Spürst du es, wenn ich dich mag?
Manchmal. Ihre Antwort war zurückhaltend. Ich weiß, dass es nicht echt ist, manchmal. Aber nette Worte, schöne Worte, fühlen gut, auch wenn nicht echt. Wie wenn man denkt an Essen, wenn hungrig.
Plötzlich schämte er sich. Langsam holte er Luft und offenbarte ihr seine Dankbarkeit. Er ließ seinen Dank zu ihr fließen, weil sie ihm vergeben hatte, dass er ihr Blut geraubt hatte, weil sie ihn gerettet hatte, weil sie seinetwegen weiterkämpfte, obwohl er ihr kaum Hoffnung auf Rettung geben konnte.

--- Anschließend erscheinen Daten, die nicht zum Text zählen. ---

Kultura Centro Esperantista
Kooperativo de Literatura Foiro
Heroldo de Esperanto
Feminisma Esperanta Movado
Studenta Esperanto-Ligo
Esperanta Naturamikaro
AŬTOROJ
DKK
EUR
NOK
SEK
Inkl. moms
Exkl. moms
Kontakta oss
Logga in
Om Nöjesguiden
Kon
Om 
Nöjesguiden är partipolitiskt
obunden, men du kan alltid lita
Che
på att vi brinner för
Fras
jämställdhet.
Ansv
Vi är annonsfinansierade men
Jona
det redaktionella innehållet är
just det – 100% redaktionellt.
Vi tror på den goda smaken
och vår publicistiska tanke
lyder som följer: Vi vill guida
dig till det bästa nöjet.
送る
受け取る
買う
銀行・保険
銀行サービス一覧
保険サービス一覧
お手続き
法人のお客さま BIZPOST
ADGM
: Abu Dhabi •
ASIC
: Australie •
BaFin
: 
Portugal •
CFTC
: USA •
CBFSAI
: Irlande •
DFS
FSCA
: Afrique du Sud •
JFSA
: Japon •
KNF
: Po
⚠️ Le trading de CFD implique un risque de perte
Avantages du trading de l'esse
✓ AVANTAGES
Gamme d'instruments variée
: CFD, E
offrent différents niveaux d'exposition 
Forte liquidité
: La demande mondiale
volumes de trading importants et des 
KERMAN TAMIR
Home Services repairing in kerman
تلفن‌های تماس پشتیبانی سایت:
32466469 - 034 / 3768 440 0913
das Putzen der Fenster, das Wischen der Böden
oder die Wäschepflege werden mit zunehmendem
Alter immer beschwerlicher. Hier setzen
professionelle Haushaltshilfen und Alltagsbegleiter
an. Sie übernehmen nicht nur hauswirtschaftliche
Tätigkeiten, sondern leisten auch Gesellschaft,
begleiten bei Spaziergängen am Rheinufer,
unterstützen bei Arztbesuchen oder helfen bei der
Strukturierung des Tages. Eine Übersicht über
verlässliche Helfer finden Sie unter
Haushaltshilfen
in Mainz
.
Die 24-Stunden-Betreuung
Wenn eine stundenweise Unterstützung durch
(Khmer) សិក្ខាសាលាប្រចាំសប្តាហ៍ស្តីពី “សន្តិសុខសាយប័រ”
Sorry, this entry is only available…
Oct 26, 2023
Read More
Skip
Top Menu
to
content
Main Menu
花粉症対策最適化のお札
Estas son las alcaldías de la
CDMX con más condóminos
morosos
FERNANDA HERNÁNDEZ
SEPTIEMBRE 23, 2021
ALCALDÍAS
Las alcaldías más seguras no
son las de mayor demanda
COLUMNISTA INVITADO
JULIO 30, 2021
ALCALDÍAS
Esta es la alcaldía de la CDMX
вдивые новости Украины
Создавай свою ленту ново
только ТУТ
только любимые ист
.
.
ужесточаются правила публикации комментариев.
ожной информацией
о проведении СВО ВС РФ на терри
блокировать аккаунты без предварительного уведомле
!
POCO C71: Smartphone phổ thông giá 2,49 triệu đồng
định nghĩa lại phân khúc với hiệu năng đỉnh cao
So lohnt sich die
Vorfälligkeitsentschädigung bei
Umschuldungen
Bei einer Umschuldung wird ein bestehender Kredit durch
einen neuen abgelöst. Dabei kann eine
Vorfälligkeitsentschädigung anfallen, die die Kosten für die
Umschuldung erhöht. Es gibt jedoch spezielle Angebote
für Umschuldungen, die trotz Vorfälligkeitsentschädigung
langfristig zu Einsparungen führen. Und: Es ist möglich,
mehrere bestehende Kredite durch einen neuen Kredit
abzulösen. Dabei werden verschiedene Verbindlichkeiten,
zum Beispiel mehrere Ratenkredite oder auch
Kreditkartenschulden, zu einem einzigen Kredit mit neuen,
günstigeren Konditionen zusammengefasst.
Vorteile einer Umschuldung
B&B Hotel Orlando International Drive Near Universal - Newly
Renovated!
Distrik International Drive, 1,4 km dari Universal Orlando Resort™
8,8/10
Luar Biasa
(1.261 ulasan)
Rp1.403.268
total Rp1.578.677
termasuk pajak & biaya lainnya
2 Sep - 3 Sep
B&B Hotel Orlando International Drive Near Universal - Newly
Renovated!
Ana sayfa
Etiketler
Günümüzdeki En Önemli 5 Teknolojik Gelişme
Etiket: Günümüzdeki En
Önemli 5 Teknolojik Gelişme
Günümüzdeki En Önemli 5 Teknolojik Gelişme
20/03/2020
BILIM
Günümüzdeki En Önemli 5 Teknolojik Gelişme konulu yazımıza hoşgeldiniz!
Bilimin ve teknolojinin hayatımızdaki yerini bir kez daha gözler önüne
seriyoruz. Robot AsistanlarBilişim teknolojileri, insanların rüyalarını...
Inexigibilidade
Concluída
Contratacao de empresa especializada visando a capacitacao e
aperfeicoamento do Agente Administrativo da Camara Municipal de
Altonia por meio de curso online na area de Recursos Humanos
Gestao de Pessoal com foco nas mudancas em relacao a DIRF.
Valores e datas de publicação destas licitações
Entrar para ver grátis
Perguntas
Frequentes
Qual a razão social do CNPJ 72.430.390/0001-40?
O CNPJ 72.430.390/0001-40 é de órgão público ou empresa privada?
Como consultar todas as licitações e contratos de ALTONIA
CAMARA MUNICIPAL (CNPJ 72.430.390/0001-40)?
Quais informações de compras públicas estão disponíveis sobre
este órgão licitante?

Als hätte er Öl in ein Feuer gegossen, wuchs ihre Wärme und Zuneigung. So sehr, dass ihm sogar in den Gliedern wärmer wurde, und auf einmal wurden ihre monotonen Paddelbewegungen kräftiger. Zusammen würden sie vielleicht überleben. Beide.
Zum ersten Mal seit vielen Jahren schloss er die Augen und hauchte ein inniges Gebet zu Sa.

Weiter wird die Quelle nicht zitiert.